Les services à la personne, un investissement pour l’avenir

le 13/05/2010 L'AGEFI Hebdo

Les banques maintiennent leurs dispositifs en attendant un retour à meilleure fortune.

Pas d’exception. Tous les grands réseaux proposent une offre de services à la personne (SAP). Il y a un an, Société Générale annonçait son partenariat avec l’assureur Groupama. Et Crédit Agricole lançait sa plate-forme Viavita, fondée par sa branche Assurances pour structurer les prestations proposées aux clients des caisses régionales et de LCL. Dans les deux cas, un modèle intégré qui implique la marque de la banque a été retenu. Pas question de s’arrêter à la mise en relation avec des prestataires.

Chez Société Générale, le client dispose d’un interlocuteur unique. La plate-forme SDSAP (Société pour le développement des services à la personne) traite l’intégralité de l’offre pour son compte, jusqu’à la facturation. Mais le groupe a préféré s’appuyer sur l’expérience de Groupama et de son enseigne « Fourmi verte ». « Cette filiale de Groupama est agréée loi Borloo, spécialisée dans les services à la personne, explique Société Générale.

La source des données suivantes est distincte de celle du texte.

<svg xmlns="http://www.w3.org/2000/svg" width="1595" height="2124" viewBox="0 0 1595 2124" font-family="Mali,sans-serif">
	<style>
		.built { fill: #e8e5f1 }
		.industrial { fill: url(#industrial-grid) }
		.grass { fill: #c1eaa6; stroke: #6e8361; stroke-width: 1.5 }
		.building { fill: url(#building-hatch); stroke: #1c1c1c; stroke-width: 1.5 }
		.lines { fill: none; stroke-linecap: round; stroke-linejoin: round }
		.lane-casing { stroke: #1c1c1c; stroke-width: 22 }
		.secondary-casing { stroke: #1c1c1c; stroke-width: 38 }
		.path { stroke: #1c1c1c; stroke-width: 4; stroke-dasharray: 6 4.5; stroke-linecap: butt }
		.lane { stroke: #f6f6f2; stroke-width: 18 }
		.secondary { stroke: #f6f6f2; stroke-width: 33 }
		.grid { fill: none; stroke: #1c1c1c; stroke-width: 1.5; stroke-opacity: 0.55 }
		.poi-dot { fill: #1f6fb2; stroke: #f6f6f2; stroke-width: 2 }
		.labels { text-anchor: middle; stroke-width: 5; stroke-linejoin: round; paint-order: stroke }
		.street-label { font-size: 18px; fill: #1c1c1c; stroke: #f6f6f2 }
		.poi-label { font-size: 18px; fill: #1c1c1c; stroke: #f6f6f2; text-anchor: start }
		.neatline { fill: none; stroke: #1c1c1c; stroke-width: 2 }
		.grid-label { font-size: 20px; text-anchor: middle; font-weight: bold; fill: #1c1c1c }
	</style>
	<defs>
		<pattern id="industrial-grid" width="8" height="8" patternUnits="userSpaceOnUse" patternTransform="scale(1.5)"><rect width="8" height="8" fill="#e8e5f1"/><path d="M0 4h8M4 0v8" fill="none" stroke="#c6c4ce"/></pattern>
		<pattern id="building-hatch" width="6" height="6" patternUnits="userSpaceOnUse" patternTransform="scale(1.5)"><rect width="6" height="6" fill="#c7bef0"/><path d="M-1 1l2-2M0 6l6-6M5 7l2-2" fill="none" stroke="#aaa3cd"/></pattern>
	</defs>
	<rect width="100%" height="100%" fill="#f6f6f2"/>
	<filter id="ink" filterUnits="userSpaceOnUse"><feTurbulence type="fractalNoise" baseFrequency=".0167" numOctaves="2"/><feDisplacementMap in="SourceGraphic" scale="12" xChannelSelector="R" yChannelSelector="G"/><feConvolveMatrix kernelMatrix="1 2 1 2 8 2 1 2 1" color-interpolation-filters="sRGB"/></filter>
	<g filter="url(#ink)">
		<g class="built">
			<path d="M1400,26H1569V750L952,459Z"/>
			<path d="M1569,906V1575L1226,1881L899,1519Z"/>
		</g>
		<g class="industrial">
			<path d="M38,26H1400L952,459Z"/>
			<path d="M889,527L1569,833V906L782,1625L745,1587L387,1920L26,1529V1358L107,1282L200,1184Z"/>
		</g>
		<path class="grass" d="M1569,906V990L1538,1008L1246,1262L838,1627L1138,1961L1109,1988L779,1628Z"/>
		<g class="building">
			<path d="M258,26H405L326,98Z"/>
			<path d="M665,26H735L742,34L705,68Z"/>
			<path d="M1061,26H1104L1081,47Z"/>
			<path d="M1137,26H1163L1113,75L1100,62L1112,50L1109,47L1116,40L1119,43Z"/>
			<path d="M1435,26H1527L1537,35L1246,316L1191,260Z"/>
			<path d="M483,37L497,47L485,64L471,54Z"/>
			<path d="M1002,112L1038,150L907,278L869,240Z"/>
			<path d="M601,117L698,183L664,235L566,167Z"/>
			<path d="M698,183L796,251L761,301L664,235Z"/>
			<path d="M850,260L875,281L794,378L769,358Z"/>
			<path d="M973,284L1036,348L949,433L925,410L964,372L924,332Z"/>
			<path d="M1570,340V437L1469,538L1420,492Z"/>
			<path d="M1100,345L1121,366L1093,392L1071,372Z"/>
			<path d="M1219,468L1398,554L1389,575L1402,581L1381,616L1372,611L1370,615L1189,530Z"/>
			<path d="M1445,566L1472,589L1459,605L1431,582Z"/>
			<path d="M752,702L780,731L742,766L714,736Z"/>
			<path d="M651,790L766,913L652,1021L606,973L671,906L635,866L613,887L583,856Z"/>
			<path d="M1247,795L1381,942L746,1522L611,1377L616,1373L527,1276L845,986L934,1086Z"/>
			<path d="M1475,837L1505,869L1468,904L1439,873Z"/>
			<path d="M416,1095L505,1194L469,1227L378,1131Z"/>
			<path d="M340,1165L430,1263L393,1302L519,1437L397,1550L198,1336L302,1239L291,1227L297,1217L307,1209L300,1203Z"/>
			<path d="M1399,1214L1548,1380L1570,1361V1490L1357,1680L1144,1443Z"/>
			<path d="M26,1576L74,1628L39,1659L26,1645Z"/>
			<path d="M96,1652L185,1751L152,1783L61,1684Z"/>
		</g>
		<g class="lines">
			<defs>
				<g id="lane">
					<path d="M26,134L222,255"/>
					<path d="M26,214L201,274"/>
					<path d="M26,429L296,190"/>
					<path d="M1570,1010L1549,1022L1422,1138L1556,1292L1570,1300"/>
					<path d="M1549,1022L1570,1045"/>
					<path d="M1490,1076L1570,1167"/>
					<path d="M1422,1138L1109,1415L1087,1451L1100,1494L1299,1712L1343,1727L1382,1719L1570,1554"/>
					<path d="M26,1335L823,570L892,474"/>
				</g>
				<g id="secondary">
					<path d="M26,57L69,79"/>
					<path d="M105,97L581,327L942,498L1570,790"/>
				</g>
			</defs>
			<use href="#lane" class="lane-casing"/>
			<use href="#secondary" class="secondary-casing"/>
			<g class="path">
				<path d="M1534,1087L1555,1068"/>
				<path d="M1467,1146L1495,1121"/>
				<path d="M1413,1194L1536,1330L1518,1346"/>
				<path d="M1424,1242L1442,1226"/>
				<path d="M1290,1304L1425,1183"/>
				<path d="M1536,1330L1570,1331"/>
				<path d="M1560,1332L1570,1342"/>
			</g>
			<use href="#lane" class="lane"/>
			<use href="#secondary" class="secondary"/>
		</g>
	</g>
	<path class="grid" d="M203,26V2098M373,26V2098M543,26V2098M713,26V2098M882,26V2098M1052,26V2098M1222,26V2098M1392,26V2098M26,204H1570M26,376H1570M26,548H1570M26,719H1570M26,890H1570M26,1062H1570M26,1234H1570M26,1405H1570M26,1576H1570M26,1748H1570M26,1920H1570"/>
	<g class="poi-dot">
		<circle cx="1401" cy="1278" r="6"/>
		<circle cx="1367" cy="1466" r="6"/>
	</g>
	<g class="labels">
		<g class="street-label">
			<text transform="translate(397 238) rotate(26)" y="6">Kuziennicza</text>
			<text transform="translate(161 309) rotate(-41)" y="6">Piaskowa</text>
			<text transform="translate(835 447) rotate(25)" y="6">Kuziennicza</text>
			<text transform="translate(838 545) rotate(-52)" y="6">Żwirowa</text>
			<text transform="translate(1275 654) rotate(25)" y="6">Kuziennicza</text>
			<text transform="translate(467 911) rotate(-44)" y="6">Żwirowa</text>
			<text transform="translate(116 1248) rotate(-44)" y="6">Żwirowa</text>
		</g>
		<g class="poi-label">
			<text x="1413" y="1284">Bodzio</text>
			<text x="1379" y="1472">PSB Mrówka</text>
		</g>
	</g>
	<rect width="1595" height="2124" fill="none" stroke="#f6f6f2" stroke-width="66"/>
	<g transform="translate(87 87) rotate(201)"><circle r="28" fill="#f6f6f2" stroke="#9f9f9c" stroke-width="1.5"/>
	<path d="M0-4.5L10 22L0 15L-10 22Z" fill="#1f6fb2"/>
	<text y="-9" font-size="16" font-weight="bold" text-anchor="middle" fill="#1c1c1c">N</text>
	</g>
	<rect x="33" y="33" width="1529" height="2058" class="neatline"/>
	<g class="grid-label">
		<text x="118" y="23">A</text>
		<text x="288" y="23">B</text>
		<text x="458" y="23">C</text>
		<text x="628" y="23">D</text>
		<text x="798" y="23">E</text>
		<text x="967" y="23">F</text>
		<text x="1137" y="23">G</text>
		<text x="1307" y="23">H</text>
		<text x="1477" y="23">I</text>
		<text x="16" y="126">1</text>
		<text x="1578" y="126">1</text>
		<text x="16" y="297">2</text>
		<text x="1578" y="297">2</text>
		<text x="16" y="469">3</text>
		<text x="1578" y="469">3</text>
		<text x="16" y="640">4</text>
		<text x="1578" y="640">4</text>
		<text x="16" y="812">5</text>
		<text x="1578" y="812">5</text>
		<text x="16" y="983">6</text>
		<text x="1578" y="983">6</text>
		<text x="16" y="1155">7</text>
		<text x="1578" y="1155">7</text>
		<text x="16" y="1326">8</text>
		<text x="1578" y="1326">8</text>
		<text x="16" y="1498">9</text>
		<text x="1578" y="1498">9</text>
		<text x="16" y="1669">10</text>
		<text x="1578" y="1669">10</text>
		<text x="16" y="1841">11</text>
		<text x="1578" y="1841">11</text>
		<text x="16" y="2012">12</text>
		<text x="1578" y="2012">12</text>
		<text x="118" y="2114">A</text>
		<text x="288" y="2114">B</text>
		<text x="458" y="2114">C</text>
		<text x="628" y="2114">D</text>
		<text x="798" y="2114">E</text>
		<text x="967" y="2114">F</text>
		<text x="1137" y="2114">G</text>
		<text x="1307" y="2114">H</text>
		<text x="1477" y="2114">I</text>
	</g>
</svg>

Elle possède une très bonne expérience de la relation client, orientée autour de sa satisfaction, une compétence reconnue dans le monde de l'assistance et une bonne expérience du service 'sur mesure'. Elle dispose enfin d'un processus rigoureux pour sélectionner les prestataires.» Ce choix de partenariat a aussi été celui de Crédit Mutuel, qui a fondé « Personia » avec l’association ADMR et AG2R, ou de BNP Paribas qui a créé Cardif Services avec Mondial Assistance (lire l’entretien).

Crédit Agricole est allé plus loin dans ses investissements en amont, comme les groupes Caisse d’Epargne, Maif et MGEN. La banque verte a jugé vertueux un modèle d’intermédiation complet, mais a eu la prudence d'utiliser d'abord les moyens d’un partenaire historique, Mondial Assistance, pour tester le marché. A l’inverse, l’enseigne Serena supportée dès 2006 par les Caisses d’Epargne, trop ambitieuse (elle espérait +50 % d’activité en 2009), a dû supprimer près de 80 postes, soit environ un tiers de ses effectifs.

Faire le dos rond

2009 devait être l’année des SAP, avec onze nouvelles mesures de soutien gouvernementales, mais la crise a secoué chaque maillon de la chaîne, du plus faible (les prestataires, souvent associatifs) aux plus solides (les groupes bancaires), en passant par les enseignes qui y sont souvent liées. Le développement de ces services ne doit toutefois pas être apprécié à court terme. « Un an, c'est très court pour faire un bilan », dit-on chez Société Générale.

De son côté, Crédit Agricole a prévu que l’activité, qui présente l’avantage d’être « décorrélée des cycles des métiers bancaires », ne trouverait son équilibre qu’en 2011, avec un retour sur investissement en 2015. Tous maintiennent donc pour l’instant leur dispositif, en faisant le dos rond. Une étude Précepta, publiée le 3 décembre dernier, pessimiste pour 2010, estime que l’activité « sera à nouveau dynamique en 2011, avec une croissance estimée à 3 %, puis à 4 % en 2012 ».

Dans le contexte de saturation du marché de la banque de détail, les SAP peuvent générer des revenus supplémentaires, via la facturation directe du client, ou être couplés avec un prêt, comme la vente d’une assistance informatique avec un crédit à la consommation pour l’achat d’un ordinateur ; avec une prestation de banque au quotidien (tels que les services de conciergerie inclus dans les cartes haut de gamme) ou d’assurance : plus d'un million de clients du Crédit Agricole qui optent pour un contrat multirisque habitation avec « rééquipement à neuf » ont ainsi accès gratuitement à l’offre de SAP. Cette seconde voie est aussi considérée comme porteuse d’avenir par les assureurs.